» Work to be completed: Note each line in the data below that holds "Ennour", and copy it.

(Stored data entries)
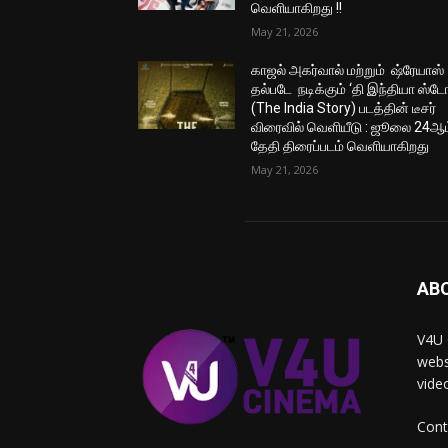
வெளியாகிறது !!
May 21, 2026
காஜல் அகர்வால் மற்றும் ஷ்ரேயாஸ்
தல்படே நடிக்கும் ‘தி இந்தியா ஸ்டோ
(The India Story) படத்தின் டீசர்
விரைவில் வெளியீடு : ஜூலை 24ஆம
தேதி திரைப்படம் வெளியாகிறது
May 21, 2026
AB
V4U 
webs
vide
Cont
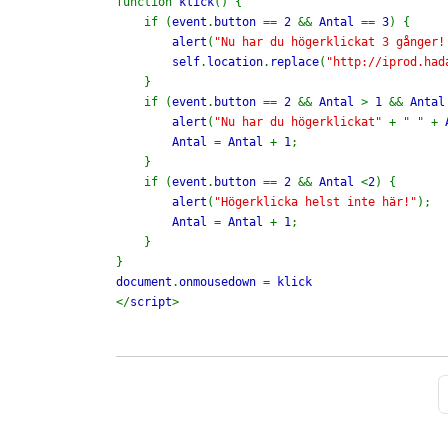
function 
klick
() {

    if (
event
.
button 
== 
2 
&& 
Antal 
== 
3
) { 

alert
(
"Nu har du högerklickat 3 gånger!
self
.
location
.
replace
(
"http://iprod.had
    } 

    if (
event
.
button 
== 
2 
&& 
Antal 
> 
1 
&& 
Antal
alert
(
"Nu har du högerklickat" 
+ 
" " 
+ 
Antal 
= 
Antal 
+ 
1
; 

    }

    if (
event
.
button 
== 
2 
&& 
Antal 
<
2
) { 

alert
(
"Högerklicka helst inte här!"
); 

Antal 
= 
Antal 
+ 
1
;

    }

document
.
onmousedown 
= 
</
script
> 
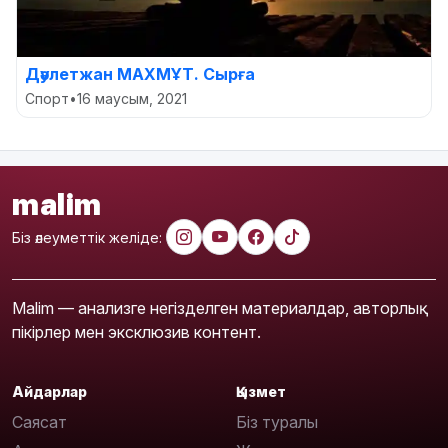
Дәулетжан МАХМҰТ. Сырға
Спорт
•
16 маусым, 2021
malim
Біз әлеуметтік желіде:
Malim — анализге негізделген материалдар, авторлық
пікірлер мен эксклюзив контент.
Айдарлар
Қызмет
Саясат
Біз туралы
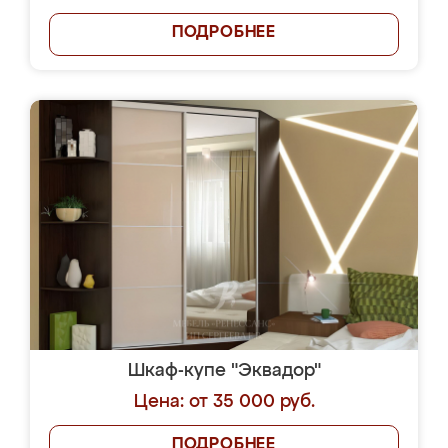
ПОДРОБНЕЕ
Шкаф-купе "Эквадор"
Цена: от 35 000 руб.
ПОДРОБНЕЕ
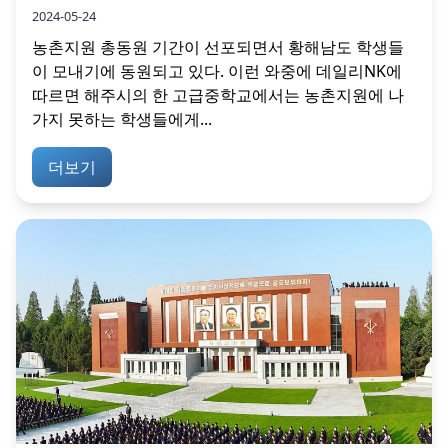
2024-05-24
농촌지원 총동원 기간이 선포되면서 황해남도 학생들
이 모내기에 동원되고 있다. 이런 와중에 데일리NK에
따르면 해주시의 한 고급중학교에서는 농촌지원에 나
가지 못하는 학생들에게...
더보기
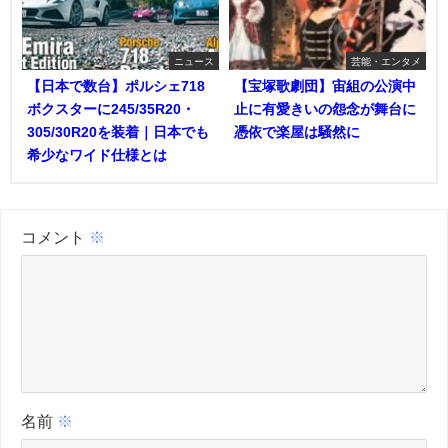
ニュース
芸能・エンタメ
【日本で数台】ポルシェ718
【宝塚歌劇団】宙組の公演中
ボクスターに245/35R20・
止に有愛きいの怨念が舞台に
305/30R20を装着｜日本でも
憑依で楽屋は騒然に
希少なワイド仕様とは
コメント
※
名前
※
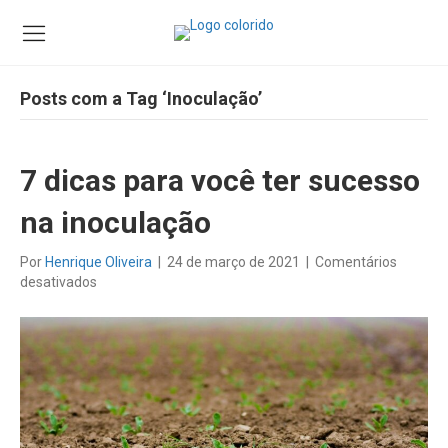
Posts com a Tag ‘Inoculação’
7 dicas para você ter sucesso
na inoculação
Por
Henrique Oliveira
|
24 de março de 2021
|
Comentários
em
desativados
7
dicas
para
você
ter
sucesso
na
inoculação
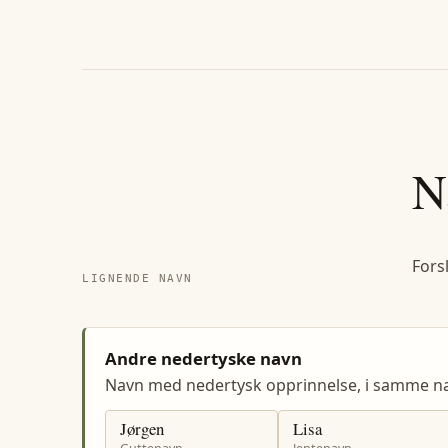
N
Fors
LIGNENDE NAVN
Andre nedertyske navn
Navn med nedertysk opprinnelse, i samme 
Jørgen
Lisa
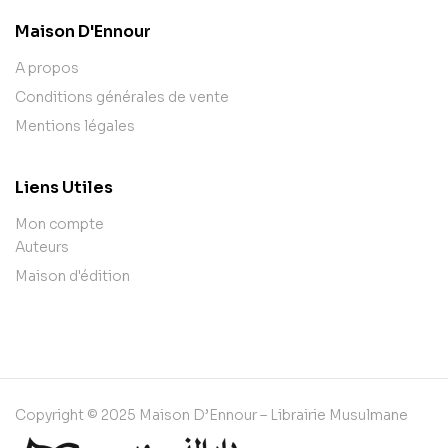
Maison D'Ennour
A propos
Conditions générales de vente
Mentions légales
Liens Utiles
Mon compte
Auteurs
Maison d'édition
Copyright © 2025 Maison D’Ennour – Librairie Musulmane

--

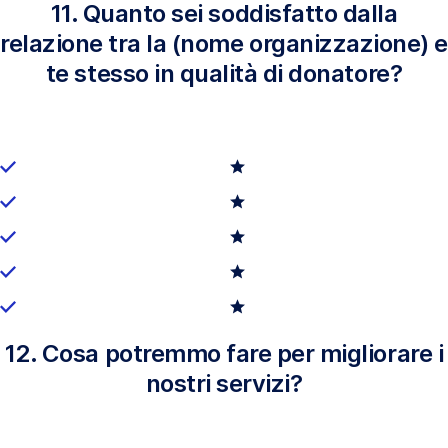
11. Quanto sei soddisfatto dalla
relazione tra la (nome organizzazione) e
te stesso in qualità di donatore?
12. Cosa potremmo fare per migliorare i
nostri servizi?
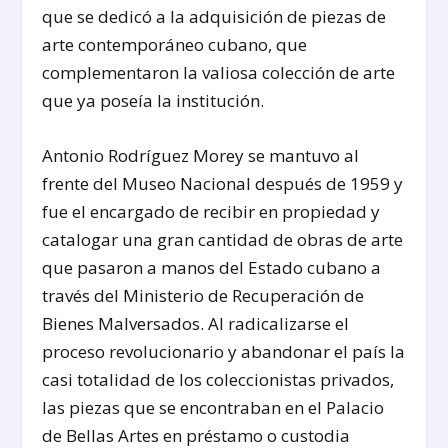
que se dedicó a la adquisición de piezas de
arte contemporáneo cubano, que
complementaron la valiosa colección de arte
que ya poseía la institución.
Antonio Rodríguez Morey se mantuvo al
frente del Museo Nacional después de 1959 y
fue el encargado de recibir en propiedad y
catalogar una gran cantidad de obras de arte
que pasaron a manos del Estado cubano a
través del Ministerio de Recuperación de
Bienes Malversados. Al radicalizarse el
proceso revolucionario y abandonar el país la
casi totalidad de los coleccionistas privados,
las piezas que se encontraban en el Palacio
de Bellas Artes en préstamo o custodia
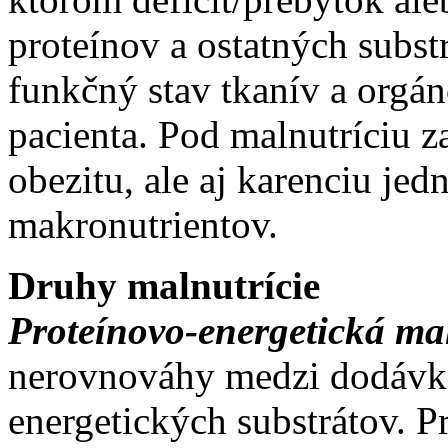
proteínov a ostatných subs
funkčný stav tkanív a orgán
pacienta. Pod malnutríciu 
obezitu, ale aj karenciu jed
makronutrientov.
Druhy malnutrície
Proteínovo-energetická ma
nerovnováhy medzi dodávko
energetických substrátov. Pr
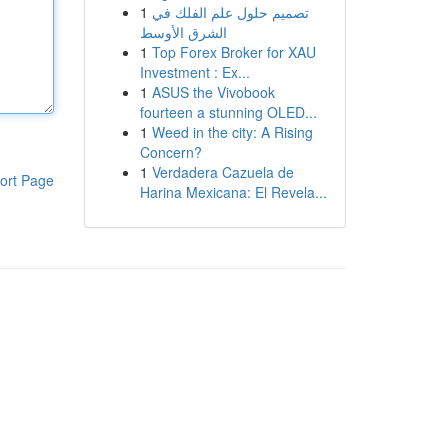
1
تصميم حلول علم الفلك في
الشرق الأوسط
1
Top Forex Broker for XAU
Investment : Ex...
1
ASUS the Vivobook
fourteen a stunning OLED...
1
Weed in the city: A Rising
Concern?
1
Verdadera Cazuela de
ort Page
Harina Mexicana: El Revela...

» Task output:
Maison D'Ennour
Copyright © 2025 Maison D’Ennour – Librairie Musulmane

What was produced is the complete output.